Passa todo tipo de gente pelo banco do meu táxi. São cerca de trinta, quarenta pessoas em um dia de serviço razoável. Muitas vezes não acontece nada, é apenas mais um passageiro que paga para ser transportado. Outras corridas, porém, funcionam meio como uma fresta por onde o taxista pode espiar um tanto da vida de alguém, um flash do mundo alheio. Essas pequenas pistas deixadas ao taxista podem revelar tipos, no mínimo, estranhos.
Eu transportava um sujeito normal. Nós conversávamos banalidades como as loucuras da metereologia, o trânsito caótico. Ele emitia opiniões sensatas sobre tudo até que a conversa caiu no tema violência urbana. Meu passageiro, então, tirou a chave da porta da sua vida e permitiu que eu espiasse pelo buraco da fechadura.
O homem sentado ao meu lado havia matado uma pessoa. Ele contou que reagiu a um assalto.
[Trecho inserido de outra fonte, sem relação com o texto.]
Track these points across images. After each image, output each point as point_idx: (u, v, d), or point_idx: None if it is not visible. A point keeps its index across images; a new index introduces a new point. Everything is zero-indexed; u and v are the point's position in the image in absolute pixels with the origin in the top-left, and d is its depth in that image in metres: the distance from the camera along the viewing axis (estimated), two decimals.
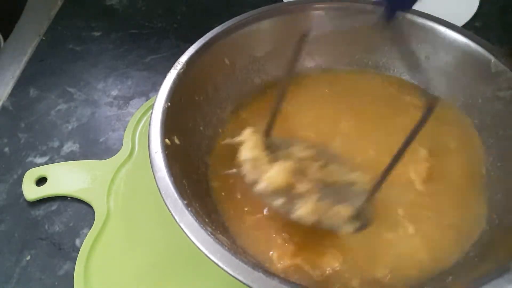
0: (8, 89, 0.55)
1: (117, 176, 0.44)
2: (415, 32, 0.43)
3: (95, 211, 0.42)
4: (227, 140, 0.37)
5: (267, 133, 0.35)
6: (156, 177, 0.31)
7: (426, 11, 0.43)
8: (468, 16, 0.59)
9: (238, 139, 0.34)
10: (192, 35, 0.41)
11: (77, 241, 0.41)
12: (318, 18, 0.45)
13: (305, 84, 0.46)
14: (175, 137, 0.35)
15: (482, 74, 0.40)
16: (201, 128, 0.40)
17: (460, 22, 0.58)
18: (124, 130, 0.48)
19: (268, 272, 0.27)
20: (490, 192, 0.38)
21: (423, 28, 0.43)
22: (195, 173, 0.37)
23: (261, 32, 0.44)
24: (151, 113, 0.35)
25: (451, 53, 0.42)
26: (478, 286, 0.27)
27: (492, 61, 0.39)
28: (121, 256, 0.39)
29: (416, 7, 0.43)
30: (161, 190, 0.30)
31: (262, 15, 0.43)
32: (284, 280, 0.27)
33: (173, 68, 0.38)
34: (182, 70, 0.38)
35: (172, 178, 0.31)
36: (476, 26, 0.59)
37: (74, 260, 0.39)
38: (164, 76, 0.37)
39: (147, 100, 0.52)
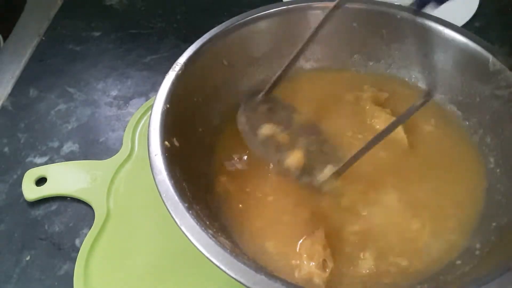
0: (8, 89, 0.55)
1: (117, 176, 0.44)
2: (413, 31, 0.43)
3: (95, 211, 0.42)
4: None
5: (269, 91, 0.40)
6: (156, 180, 0.31)
7: (426, 11, 0.43)
8: (468, 16, 0.59)
9: None
10: (192, 35, 0.41)
11: (77, 241, 0.41)
12: (317, 18, 0.45)
13: (300, 84, 0.46)
14: (175, 139, 0.35)
15: (480, 72, 0.40)
16: (201, 129, 0.40)
17: (460, 22, 0.58)
18: (124, 130, 0.48)
19: (271, 275, 0.27)
20: (490, 190, 0.38)
21: (421, 27, 0.43)
22: (195, 175, 0.37)
23: (260, 33, 0.44)
24: (150, 115, 0.35)
25: (449, 52, 0.42)
26: (480, 286, 0.27)
27: (490, 59, 0.39)
28: (121, 256, 0.39)
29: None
30: (161, 193, 0.30)
31: (260, 16, 0.43)
32: (286, 282, 0.27)
33: (171, 69, 0.38)
34: (180, 72, 0.38)
35: (172, 181, 0.31)
36: (476, 26, 0.59)
37: (74, 260, 0.39)
38: (164, 76, 0.38)
39: (146, 100, 0.53)
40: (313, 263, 0.33)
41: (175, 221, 0.29)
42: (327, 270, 0.33)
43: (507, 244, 0.32)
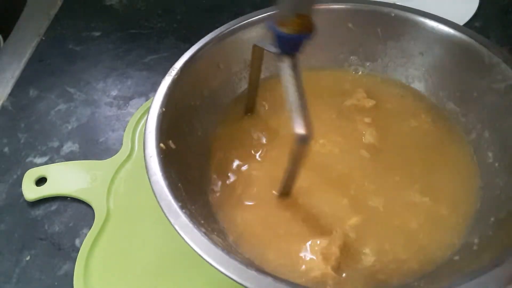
0: (8, 89, 0.55)
1: (117, 176, 0.44)
2: (407, 29, 0.43)
3: (95, 211, 0.42)
4: None
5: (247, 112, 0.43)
6: (151, 181, 0.32)
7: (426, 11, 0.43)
8: (468, 16, 0.59)
9: None
10: (192, 35, 0.41)
11: (77, 241, 0.41)
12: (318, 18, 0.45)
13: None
14: (171, 141, 0.35)
15: (476, 67, 0.40)
16: (198, 132, 0.40)
17: (460, 22, 0.58)
18: (124, 130, 0.49)
19: (261, 271, 0.27)
20: (488, 184, 0.38)
21: (415, 24, 0.43)
22: (192, 176, 0.37)
23: (255, 37, 0.43)
24: (146, 118, 0.35)
25: (444, 48, 0.42)
26: (473, 279, 0.27)
27: (486, 53, 0.39)
28: (121, 256, 0.39)
29: (415, 6, 0.43)
30: (155, 193, 0.31)
31: (256, 20, 0.43)
32: (277, 278, 0.27)
33: (167, 74, 0.38)
34: (176, 76, 0.38)
35: (166, 182, 0.31)
36: (476, 26, 0.59)
37: (74, 260, 0.39)
38: (164, 76, 0.38)
39: (146, 100, 0.53)
40: (328, 265, 0.33)
41: (169, 220, 0.30)
42: (343, 275, 0.33)
43: (503, 237, 0.32)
Entrou em luta corporal com o assaltante, tirou a arma do bandido e o matou com seu próprio revólver. Seis tiros. Só parou de puxar o gatilho quando acabaram as balas.
À medida que contava a história, percebi que o passageiro se agitava, tremia de leve a mão, subia vários tons a voz. Passei a observar melhor meu cliente com o canto do olho. Parecia ser verdade o que ele contava, os detalhes, a convicção da narrativa, as gotas de saliva ácida voando a cada afirmação: “bandido bom é bandido morto”. O pacato cidadão que há pouco não chamava minha atenção, agora revelava um lado selvagem, descontrolado, capaz de explodir em fúria. Achei melhor concordar com tudo, ficar do seu lado, seja lá o lado que fosse.
Para provar sua generosidade, o passageiro decidiu dividir comigo as lições que aprendera depois de “puxar 6 anos no fechado”. Dar apenas um tiro, no máximo dois, no bandido. Segundo ele, o número de disparos pode ser a diferença entre legítima defesa e execução. E a segunda lição, não menos importante: não economizar em advogados.
Prometi não esquecer suas recomendações caso decida matar alguém.
Um comentário:
Independentemente do número de tiros, absurdo o cidadão ter sido preso por exercer a legítima defesa. Duvido que na hora H alguém vá baixar a adrenalina e conseguir parar para contar quantos tiros está dando.